Aini menggeleng lalu beranjak meninggalkan Natha. Menurutnya, meladeni Natha hanya akan menguji kesabarannya.

Langkah Aini sontak terhenti tatkala Natha meneriakkan kalimatnya.

"Vaden bukan islam!"

Aini bergeming di tempatnya. Lututnya lemas. Bagai petir menyambar, kalimat itu seolah meruntuhkan harapan Aini.

Aini berbalik menghadap Natha. "Kamu bercanda kan?"

Natha maju beberapa langkah, mencoba lebih dekat kepada Aini.

"Kamu pikir kenapa sampai neneknya Vaden tidak menyambut hangat kedatangan kamu saat makan malam?"

"K-kamu tau itu?"

"Aku tau semuanya. Nenek yang cerita kalau dia tidak merestui kalian. Ya, kamu Islam dan Vaden Hindu. Kamu dengar baik-baik, keyakinan kalian beda. Mana mungkin kalian bisa bersatu?"

Kalimat Natha menghantam telak Aini. Perempuan itu diam tak berkutik.

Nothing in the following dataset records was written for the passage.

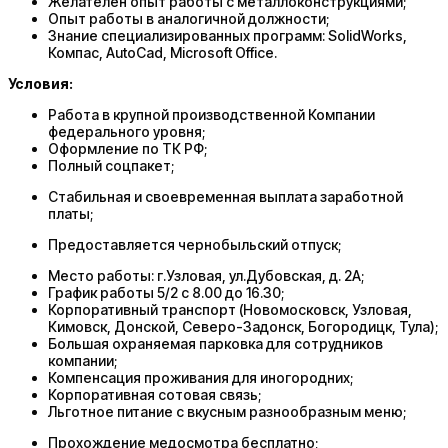
Желателен опыт работы с металлоконструкциями;
Опыт работы в аналогичной должности;
Знание специализированных программ: SolidWorks,
Компас, AutoCad, Microsoft Office.
Условия:
Работа в крупной производственной Компании
федерального уровня;
Оформление по ТК РФ;
Полный соцпакет;
Стабильная и своевременная выплата заработной
платы;
Предоставляется чернобыльский отпуск;
Место работы: г.Узловая, ул.Дубовская, д. 2А;
График работы 5/2 с 8.00 до 16.30;
Корпоративный транспорт (Новомосковск, Узловая,
Кимовск, Донской, Северо-Задонск, Богородицк, Тула);
Большая охраняемая парковка для сотрудников
компании;
Компенсация проживания для иногородних;
Корпоративная сотовая связь;
Льготное питание с вкусным разнообразным меню;
Прохождение медосмотра бесплатно;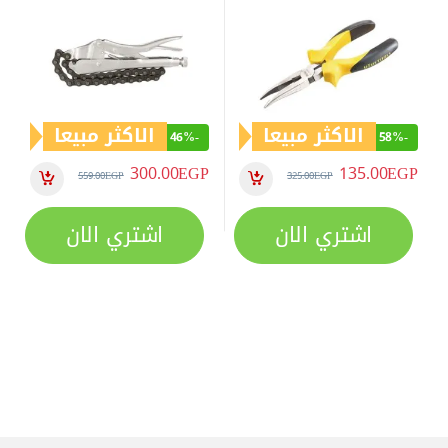
الاكثر مبيعا
الاكثر مبيعا
46%
-
58%
-
300.00
EGP
135.00
EGP
559.00
EGP
325.00
EGP
اشتري الان
اشتري الان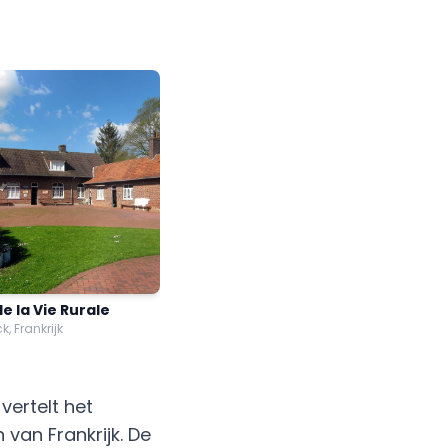
e la Vie Rurale
, Frankrijk
ertelt het
van Frankrijk. De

Jemarinya yang lemas kini meremas roknya berharap dengan melakukan itu ada kekuatan yang bisa ia dapatkan.

Melihat Aini tak ada perlawanan, Natha kembali melanjutkan kalimat menyakitkannya.

"Kamu jangan egois dan memaksa semua hal mengikuti keinginan kamu. Vaden sangat menyayangi neneknya. Jadi, buang jauh-jauh pikiran kamu kalau kamu berpikir bisa menarik Vaden untuk mengikuti kepercayaan kamu."

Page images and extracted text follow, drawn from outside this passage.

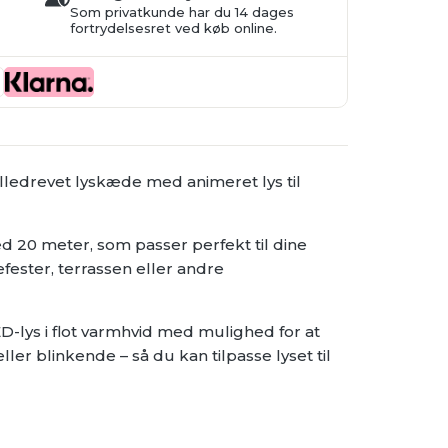
Som privatkunde har du 14 dages
fortrydelsesret ved køb online.
ledrevet lyskæde med animeret lys til
20 meter, som passer perfekt til dine
fester, terrassen eller andre
-lys i flot varmhvid med mulighed for at
ler blinkende – så du kan tilpasse lyset til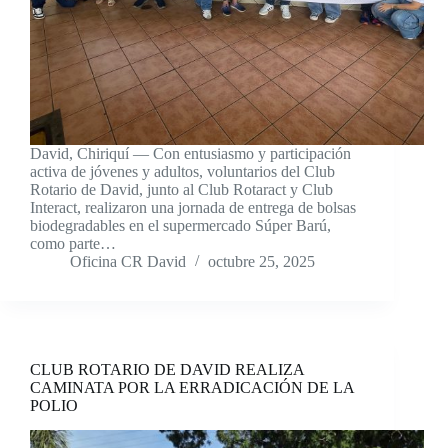
David, Chiriquí — Con entusiasmo y participación
activa de jóvenes y adultos, voluntarios del Club
Rotario de David, junto al Club Rotaract y Club
Interact, realizaron una jornada de entrega de bolsas
biodegradables en el supermercado Súper Barú,
como parte…
Oficina CR David
octubre 25, 2025
CLUB ROTARIO DE DAVID REALIZA
CAMINATA POR LA ERRADICACIÓN DE LA
POLIO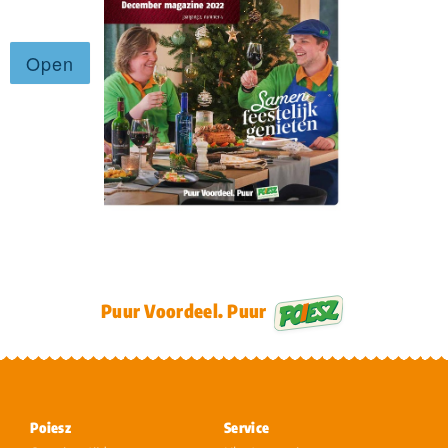
Puur Voordeel. Puur
Poiesz
Service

"Jangan temui Vaden lagi dan biarkan aku yang membahagiakan dia."

Aini mengusap pipinya yang kembali basah. Apa sesakit ini terjebak dalam situasi yang tak ada jalan keluarnya?

●●●

"Kamu jadi pendiam akhir-akhir ini. Ada masalah?" Tanya Natha.

Vaden mengangguk.

"Apa?" Tanya Natha seolah tak tau apa-apa.

Vaden menggeleng lalu tersenyum. "Enggak begitu penting buat kamu tau."